Materials and methods. Data on the demographic and SE situation of the populations derived from the 2011 Census at Census Tract (CT) level (2001 for Rome municipality). For the construction of the SEHDIs only the variables statistically significant correlated with the SMRs of general mortality were subjected to a tolerance test of linearity in order to eliminate the collinear ones. On them, a PCA analysis was applied to obtain the factors to be linearly combined into the SEHDI. The final values were scaled from minimum to maximum deprivation, and the quantitative scale was converted in five ordinal normalized population groups. The SEHDIs were validated at the SE level by comparison with the trends of the main synthetic SE indices of the 2011 Census (2001 for Rome municipality). A validation at the health level was made by comparison with the trends of some causes of death. Both comparisons were made by the ANOVA. Regarding the vaccination coverage, the data were collected from the general practitioners, using, as a proxy for coverage, the geo-referencing of medical offices at CT level, in order to estimate the percentage of vaccinated over-65 years on population of the same age. To evaluate the role of SE differences on vaccination coverage, the latter was compared though the deprivation groups, calculating the differences in coverage between groups applying ANOVA testing.
Results. The ten considered areas were the municipalities of Cagliari, Ferrara, Florence, Foggia, Genoa, Rome, Palermo, Sassari, Siena, and the ULSS 7 Veneto area. For each one a specific SEHDI was computed and the different variables part of each index stressed the peculiar aspects of the SE and health deprivation at area level. The SEHDIs showed good percentages of explained variance (from 72.2% to 49.1%), and, a linear distribution of the main statistical SE indices and of the general mortality in each area, according with the scientific literature about the relationship among SE condition and health status of population. The analyses about the by-cause mortality distribution through the SEHDIs deprivation clusters were discussed in other articles, which developed the findings of the study in each area.
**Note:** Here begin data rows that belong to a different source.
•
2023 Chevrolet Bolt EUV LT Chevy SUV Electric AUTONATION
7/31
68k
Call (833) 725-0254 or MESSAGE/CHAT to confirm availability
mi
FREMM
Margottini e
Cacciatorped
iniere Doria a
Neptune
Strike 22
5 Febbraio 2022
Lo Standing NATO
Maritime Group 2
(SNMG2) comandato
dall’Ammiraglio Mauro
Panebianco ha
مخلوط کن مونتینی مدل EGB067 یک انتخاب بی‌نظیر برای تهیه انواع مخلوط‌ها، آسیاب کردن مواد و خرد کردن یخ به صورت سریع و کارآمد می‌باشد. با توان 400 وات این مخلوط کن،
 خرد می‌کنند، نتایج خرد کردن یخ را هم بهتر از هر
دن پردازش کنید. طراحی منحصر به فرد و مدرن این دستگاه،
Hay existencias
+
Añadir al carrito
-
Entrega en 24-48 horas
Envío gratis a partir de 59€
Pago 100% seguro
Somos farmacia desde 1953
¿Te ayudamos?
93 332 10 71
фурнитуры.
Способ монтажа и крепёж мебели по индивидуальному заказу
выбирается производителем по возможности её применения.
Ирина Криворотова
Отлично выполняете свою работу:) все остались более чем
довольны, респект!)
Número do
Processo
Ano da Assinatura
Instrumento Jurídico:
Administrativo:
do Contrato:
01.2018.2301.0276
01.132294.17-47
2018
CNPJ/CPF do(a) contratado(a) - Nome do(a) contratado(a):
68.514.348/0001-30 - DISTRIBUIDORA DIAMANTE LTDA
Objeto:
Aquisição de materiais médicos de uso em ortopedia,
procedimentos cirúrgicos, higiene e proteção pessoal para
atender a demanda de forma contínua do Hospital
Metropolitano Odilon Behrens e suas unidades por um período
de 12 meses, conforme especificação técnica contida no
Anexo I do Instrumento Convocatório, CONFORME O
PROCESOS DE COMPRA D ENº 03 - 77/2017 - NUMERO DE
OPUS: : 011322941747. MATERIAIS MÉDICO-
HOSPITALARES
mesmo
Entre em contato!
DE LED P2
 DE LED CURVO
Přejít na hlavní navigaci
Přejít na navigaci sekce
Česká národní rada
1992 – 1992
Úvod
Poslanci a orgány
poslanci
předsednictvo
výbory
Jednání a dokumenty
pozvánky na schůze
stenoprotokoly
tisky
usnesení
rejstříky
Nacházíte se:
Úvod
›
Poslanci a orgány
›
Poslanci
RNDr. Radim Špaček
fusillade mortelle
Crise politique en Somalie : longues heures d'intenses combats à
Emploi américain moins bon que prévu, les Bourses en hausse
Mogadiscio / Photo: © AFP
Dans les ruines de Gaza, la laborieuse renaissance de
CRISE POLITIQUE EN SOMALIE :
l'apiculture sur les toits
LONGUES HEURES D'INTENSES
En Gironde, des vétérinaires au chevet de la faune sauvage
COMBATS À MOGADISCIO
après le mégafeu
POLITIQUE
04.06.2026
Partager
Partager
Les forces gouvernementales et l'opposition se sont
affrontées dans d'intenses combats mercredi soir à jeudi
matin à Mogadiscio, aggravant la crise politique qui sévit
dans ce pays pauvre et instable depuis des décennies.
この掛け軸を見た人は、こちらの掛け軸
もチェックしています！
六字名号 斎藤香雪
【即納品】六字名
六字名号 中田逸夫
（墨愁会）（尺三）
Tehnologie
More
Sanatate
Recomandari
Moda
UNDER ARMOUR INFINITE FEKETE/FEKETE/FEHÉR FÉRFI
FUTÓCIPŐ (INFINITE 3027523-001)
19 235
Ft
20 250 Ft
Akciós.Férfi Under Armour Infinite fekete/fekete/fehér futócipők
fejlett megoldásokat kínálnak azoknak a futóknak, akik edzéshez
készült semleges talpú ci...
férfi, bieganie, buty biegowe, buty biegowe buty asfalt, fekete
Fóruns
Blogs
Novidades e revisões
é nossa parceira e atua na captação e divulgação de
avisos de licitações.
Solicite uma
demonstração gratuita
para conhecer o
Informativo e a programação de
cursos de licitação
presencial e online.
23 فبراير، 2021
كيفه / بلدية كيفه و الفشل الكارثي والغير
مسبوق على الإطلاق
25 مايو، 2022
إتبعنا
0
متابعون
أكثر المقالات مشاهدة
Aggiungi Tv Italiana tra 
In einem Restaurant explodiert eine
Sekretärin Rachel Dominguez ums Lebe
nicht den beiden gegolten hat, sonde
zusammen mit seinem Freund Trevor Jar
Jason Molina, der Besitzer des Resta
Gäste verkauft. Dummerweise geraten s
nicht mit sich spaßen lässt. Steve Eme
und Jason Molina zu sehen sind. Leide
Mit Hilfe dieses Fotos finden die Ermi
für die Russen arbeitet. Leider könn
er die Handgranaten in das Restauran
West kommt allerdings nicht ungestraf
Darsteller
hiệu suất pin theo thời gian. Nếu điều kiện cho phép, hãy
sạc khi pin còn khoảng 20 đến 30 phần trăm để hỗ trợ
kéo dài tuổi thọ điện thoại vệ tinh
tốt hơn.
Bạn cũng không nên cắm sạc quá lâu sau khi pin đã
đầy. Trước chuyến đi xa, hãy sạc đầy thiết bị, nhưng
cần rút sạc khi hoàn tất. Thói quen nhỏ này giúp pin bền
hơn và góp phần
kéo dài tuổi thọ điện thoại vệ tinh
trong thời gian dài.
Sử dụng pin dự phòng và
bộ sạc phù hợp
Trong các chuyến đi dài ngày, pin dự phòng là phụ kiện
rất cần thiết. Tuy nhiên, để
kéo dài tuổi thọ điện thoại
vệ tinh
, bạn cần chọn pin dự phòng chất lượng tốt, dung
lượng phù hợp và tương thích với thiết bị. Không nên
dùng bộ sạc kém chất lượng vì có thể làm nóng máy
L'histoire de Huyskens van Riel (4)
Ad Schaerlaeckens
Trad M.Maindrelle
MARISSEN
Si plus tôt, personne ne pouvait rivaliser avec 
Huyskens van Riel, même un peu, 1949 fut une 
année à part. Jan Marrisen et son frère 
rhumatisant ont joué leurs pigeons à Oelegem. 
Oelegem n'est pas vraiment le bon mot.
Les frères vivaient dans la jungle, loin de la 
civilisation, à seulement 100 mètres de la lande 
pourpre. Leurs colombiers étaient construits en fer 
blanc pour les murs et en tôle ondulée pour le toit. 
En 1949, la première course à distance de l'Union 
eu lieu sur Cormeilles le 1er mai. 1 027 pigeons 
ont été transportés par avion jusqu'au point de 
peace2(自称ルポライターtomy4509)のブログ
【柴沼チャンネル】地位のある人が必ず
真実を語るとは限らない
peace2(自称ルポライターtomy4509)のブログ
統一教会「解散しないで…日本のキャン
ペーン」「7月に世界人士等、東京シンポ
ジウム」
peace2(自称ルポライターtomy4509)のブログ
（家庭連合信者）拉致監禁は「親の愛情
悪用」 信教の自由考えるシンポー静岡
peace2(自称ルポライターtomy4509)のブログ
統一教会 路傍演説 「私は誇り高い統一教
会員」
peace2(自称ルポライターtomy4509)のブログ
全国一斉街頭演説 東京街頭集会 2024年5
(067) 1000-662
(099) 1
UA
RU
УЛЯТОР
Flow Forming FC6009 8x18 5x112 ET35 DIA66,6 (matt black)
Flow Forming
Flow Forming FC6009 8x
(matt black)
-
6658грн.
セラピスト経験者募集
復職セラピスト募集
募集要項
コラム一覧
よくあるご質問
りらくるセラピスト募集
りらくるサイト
Conclusion. The SEHDIs showed good ability in identifying the elements of SE inequalities that impact on the health conditions of populations, in describing the distribution of death causes sensitive to SE differences for which aspects of the social and family support structure are relevant, in describing the characteristics that underlie the differences in vaccine coverage through the different groups of deprivation. From a public health perspective these results are relevant, because they make it possible to direct the vaccination promotion actions on the basis of the characteristics that define the deprivation groups.